Your answer should hold every line of the records below that contains the string "benign".

Record extracts Start Marker

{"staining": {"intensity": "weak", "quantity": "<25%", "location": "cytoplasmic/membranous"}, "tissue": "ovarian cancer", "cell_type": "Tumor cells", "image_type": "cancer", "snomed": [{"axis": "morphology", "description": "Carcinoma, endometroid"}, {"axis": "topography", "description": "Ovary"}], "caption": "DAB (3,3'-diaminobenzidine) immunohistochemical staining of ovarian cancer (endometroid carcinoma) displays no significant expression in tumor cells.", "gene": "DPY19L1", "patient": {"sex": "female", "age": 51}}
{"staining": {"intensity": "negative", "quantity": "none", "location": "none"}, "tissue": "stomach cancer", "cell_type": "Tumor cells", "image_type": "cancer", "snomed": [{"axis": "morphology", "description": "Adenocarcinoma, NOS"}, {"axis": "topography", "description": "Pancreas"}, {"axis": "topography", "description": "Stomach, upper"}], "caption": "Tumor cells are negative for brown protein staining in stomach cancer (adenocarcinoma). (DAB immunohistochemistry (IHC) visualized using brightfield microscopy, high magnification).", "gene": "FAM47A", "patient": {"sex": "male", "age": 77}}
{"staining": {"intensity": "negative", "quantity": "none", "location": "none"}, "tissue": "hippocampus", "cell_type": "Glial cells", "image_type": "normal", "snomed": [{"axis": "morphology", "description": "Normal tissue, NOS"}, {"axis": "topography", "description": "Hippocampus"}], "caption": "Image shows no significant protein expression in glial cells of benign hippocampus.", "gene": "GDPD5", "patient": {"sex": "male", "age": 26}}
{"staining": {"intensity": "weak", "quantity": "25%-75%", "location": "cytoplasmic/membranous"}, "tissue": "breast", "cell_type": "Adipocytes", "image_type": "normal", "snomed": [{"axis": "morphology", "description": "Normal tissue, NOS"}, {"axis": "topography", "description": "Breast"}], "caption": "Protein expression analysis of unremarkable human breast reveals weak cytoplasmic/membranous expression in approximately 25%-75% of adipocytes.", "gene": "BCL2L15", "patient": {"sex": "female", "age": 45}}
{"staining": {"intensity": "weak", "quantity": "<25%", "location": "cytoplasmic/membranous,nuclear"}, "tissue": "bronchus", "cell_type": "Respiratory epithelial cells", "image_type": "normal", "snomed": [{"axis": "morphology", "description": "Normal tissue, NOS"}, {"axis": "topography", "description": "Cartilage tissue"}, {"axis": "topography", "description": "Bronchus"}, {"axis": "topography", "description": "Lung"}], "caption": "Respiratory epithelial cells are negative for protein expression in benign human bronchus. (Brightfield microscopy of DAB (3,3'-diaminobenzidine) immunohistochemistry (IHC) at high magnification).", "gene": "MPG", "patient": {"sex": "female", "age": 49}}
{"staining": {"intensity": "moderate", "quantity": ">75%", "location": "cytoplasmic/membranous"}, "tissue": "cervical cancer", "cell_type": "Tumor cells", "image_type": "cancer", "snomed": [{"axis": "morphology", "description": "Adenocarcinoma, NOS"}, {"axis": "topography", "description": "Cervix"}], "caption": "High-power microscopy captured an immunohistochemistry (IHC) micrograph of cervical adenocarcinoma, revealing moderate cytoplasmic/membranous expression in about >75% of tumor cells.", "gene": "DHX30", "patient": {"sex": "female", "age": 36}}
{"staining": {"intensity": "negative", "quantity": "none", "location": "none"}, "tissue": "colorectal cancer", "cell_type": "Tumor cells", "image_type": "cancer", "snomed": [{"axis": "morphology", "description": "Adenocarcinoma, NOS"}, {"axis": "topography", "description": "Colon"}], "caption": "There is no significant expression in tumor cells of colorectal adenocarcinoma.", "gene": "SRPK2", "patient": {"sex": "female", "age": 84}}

Record extracts End Marker

Task output:
{"staining": {"intensity": "negative", "quantity": "none", "location": "none"}, "tissue": "hippocampus", "cell_type": "Glial cells", "image_type": "normal", "snomed": [{"axis": "morphology", "description": "Normal tissue, NOS"}, {"axis": "topography", "description": "Hippocampus"}], "caption": "Image shows no significant protein expression in glial cells of benign hippocampus.", "gene": "GDPD5", "patient": {"sex": "male", "age": 26}}
{"staining": {"intensity": "weak", "quantity": "<25%", "location": "cytoplasmic/membranous,nuclear"}, "tissue": "bronchus", "cell_type": "Respiratory epithelial cells", "image_type": "normal", "snomed": [{"axis": "morphology", "description": "Normal tissue, NOS"}, {"axis": "topography", "description": "Cartilage tissue"}, {"axis": "topography", "description": "Bronchus"}, {"axis": "topography", "description": "Lung"}], "caption": "Respiratory epithelial cells are negative for protein expression in benign human bronchus. (Brightfield microscopy of DAB (3,3'-diaminobenzidine) immunohistochemistry (IHC) at high magnification).", "gene": "MPG", "patient": {"sex": "female", "age": 49}}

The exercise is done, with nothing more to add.